Sebagai langkah politik,
kedatangan Hillary Clinton ke Indonesia
dapat dibaca sebagai langkah politik yang cukup serius. Sikap serius ditandai
dengan kedatangan Hillay Clinton ke Indonesia padahal saat bersamaan tengah
dilangsungkan Konvensi Partai Demokrat di North California . Walaupun Partai Demokrat tetap
mencalonkan Barack Obama sebagai Presiden AS dari Partai Demokrat berhadapan
dengan Mitt Romney, Calon Presiden dari Partai Republik, Konvensi Partai
Demokrat merupakan salah satu agenda penting Hillary Clinton untuk mendukung
Barack Obama dalam kancah politik menghadapi resesi Eropa dan ancaman
kebangkrutan ekonomi.
Dalam perjalanan tour 11 harinya
ke kawasan Asia Pasifik, Hillary membicarakan pencegahan terorisme, hubungan
Asean dengan Amerika dalam persoalan kawasan laut Cina Selatan maupun persoalan
HAM yang paling menyita energi Pemerintahan SBY berhadapan dengan Pemerintahan
AS.
=======
| Soal Latihan |
Bisakah Anda mengetik ulang seluruh kutipan tentang kunjungan Hillary Clinton ke Indonesia di atas tanpa mengubah satu huruf pun?
=======
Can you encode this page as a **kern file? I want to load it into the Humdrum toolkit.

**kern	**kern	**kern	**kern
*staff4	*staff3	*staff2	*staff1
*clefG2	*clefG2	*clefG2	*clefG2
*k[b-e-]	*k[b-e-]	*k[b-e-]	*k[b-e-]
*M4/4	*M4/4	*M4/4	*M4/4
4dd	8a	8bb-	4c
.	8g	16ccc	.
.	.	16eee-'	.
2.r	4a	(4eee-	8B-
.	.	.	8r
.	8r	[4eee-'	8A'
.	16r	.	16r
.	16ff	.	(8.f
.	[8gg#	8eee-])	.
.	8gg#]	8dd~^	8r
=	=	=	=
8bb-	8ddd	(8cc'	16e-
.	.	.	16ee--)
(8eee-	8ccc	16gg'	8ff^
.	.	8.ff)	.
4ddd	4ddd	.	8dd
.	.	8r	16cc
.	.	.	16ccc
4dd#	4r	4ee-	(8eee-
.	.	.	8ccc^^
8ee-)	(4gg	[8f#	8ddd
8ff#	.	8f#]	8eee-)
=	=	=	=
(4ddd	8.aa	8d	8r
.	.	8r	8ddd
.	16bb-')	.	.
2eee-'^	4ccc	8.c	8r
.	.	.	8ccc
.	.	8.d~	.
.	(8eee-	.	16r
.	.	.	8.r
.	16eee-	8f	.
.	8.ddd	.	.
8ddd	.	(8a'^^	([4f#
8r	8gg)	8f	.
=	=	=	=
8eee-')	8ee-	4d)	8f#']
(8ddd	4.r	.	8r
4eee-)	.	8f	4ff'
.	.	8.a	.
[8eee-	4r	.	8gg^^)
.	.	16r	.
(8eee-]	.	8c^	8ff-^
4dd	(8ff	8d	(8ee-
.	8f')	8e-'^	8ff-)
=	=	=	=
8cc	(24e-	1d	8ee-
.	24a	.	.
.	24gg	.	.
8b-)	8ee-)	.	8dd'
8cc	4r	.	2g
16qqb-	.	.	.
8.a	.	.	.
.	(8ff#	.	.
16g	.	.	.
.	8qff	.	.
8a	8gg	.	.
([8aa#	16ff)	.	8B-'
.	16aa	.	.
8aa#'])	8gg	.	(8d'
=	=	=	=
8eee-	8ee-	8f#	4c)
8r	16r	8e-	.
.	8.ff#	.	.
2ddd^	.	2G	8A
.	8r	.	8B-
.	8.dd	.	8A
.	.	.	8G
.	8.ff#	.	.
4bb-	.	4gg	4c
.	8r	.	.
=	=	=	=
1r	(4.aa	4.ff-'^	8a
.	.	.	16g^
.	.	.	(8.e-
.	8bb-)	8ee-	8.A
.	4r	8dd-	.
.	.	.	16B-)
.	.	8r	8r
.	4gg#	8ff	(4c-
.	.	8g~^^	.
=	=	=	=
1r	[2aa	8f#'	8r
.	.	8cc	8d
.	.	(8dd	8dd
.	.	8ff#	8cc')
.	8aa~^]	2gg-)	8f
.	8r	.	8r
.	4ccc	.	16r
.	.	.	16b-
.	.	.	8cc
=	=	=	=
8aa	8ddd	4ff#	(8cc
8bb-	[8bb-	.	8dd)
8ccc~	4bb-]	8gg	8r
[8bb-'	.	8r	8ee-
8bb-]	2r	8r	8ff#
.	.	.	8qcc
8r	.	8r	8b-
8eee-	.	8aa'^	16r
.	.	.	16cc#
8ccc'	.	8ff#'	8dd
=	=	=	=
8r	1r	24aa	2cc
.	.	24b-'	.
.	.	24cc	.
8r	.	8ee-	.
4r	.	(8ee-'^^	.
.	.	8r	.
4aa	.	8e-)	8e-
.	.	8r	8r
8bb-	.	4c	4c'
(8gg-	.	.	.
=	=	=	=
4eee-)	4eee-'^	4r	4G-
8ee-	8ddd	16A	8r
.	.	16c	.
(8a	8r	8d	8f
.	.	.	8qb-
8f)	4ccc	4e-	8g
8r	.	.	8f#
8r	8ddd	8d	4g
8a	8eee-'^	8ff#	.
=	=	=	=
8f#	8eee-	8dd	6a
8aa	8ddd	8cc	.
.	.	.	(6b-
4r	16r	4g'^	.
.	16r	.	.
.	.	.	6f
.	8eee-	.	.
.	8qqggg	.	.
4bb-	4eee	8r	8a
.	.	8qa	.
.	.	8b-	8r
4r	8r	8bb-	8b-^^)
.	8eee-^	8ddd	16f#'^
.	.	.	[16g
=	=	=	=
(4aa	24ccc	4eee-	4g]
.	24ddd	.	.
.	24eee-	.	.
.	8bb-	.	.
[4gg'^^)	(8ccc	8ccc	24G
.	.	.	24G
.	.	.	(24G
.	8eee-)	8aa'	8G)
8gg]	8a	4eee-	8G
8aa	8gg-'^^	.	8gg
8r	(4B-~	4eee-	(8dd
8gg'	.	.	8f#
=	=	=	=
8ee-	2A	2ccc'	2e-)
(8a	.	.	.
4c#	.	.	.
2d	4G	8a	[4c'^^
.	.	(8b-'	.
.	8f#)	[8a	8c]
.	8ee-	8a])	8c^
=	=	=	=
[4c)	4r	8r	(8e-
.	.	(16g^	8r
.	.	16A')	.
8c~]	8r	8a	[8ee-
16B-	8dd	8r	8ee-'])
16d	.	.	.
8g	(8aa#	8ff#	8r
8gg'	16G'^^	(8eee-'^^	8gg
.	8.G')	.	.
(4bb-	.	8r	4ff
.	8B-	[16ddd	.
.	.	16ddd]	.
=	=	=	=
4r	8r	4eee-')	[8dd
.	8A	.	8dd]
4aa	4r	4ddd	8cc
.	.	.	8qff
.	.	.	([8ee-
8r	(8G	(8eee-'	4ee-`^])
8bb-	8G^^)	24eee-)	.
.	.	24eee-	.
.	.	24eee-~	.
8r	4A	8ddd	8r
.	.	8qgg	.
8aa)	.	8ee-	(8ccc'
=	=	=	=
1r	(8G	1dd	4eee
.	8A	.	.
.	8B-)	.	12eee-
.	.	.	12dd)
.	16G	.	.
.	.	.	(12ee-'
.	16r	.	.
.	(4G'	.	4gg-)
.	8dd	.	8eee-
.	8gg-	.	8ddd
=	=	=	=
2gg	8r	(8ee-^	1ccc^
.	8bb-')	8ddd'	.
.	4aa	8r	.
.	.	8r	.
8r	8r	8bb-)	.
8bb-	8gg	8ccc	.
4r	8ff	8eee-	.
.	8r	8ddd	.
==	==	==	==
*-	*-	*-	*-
=======
| Jawaban Soal |
Sebagai langkah politik,
kedatangan Hillary Clinton ke Indonesia
dapat dibaca sebagai langkah politik yang cukup serius. Sikap serius ditandai
dengan kedatangan Hillay Clinton ke Indonesia padahal saat bersamaan tengah
dilangsungkan Konvensi Partai Demokrat di North California . Walaupun Partai Demokrat tetap
mencalonkan Barack Obama sebagai Presiden AS dari Partai Demokrat berhadapan
dengan Mitt Romney, Calon Presiden dari Partai Republik, Konvensi Partai
Demokrat merupakan salah satu agenda penting Hillary Clinton untuk mendukung
Barack Obama dalam kancah politik menghadapi resesi Eropa dan ancaman
kebangkrutan ekonomi.
Dalam perjalanan tour 11 harinya
ke kawasan Asia Pasifik, Hillary membicarakan pencegahan terorisme, hubungan
Asean dengan Amerika dalam persoalan kawasan laut Cina Selatan maupun persoalan
HAM yang paling menyita energi Pemerintahan SBY berhadapan dengan Pemerintahan
AS.